Deon Grant has played in 36 consecutive games for the Giants. His leadership, veteran savvy and instinctive play have been a welcome addition for Big Blue’s maddeningly-inconsistent secondary.
According to Ralph Vacciano of the New York Daily News, the veteran safety may be on his way out of the Big Apple. Grant told Sirius XM that the Cowboys, Lions and Giants have all expressed interest in signing him, but added that a deal is not imminent.
Bringing back Grant would provide Big Blue’s oft-maligned pass defense with a familiar, reliable presence, one that knows the ins-and-outs of Perry Fewell’s complex, DB-heavy sets.
At age 31, Grant is past his prime and it’s highly unlikely that he would demand anything more than a one-year, minimum salary deal. He’s done nothing but good for Big Blue’s secondary, helping it persevere through the sadder, more devastating stages (cough, cough, @ Green Bay. Week 16. 2010) of its development.

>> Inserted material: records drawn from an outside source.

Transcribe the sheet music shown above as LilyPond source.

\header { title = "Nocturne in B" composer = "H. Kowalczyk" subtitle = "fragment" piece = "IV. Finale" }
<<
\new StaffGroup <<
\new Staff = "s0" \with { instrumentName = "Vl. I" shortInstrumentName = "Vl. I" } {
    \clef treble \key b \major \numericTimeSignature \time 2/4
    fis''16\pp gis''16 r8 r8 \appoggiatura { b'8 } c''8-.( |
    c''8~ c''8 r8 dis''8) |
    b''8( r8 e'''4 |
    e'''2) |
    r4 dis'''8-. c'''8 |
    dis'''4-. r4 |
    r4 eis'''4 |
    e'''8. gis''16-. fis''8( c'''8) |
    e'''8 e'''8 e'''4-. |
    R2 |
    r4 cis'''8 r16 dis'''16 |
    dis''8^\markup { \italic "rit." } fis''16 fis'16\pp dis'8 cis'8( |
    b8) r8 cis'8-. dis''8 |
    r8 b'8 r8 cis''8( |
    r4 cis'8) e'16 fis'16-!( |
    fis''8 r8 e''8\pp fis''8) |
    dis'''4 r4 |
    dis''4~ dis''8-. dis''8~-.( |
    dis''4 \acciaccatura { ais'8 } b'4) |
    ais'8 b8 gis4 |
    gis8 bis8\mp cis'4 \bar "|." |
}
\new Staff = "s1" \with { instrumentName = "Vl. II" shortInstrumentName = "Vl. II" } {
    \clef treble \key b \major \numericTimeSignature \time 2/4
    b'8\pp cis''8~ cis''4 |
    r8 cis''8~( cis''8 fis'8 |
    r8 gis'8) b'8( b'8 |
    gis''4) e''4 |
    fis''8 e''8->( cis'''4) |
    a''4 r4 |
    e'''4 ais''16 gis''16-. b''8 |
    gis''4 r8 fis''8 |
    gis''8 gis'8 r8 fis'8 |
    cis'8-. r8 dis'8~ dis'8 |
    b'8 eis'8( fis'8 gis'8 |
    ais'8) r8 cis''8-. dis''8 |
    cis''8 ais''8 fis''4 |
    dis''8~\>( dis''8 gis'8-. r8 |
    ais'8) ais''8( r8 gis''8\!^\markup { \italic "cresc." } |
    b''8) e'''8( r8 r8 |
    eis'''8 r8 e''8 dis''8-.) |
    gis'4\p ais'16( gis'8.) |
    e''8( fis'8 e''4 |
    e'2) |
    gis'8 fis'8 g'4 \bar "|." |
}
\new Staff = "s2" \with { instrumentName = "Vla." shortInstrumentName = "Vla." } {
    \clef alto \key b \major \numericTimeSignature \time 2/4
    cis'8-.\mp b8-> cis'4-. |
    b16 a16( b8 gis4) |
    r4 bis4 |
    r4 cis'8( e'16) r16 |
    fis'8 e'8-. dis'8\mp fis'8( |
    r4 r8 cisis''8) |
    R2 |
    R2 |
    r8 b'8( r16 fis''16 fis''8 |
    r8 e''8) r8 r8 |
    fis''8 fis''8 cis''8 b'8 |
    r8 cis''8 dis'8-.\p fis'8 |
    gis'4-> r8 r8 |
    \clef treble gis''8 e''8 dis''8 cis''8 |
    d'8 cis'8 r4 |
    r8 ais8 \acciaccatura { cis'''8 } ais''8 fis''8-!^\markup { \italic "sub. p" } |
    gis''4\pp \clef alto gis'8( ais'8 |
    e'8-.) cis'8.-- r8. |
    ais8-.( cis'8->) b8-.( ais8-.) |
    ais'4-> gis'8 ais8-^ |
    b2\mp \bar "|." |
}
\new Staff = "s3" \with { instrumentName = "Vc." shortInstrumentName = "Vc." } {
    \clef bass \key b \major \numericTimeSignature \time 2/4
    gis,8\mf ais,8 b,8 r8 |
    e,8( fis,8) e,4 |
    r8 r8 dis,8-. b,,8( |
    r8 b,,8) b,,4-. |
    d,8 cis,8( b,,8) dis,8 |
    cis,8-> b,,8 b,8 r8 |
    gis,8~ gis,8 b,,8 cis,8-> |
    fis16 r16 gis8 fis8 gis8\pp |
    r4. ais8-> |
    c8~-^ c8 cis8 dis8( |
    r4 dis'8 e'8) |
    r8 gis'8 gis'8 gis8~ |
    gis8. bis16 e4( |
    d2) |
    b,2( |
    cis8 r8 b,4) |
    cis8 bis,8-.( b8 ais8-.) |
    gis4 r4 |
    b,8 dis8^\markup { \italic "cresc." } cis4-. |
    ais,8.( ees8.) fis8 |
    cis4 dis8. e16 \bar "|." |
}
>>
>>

No brainer, right? Perhaps not.
As it stands, the safety position is well-stocked. The Giants brought in an ensemble of new faces this offseason, including two free agents (Stevie Brown, Chris Horton) and three undrafted rookies (Jojo Nicolas, Will Hill and Janzen Jackson), all of whom Fewell and Tom Coughlin have high hopes for. The bad blood between Fewell and Antrel Rolle that seems to have dissipated quite a bit—a Super Bowl championship tends to solve a lot of problems—and Kenny Phillips finally played like the rangy, ball-hawking force that everyone knew he could be when the Giants drafted him.
Plus, after mixing-and-matching with several three-safety sets last season, Fewell—armed with better depth at cornerback and linebacker—may be more inclined to use no more than two in 2012.
Now that I’ve given you a brief outline of both sides of the argument, here’s my take:
With the way quarterbacks picked apart the Giants’ secondary for large parts of last season, the minimal cap hit to bring in Grant is a small price to pay in exchange for what he provides.
Safety Depth is no longer an issue, not with the host of newcomers joining the fold this offseason. That’s all well and good. Or, at least it would be, if any of those players were reliable enough to grapple with top-flight NFL receivers, quarterbacks and some of the best offensive minds in the League.
From all that I’ve heard/read, Hill, Jackson, and Nicolas are sound, well-principled players, upper-echelon talents who can make an impact some time down the road. Emphasis on “down the road.” Brown played a minimal role in just eight games last season and Horton didn’t play at all. Tyler Sash—for all his heroic efforts on special teams—is yet to prove that he’s ready to take on a larger role.
All of which is to say, that in terms of reliable safety depth, the cupboard is pretty bare. Grant, for all of his shortcomings, can at the least be trusted to not singlehandedly lose games, to not blow a coverage on that late-game bomb to [fill-in with name of Pro-Bowl receiver]. I’m not sure that the same can be said for the names I just mentioned.
Resigning Grant is a low-risk, moderate-reward proposition. What is there to lose?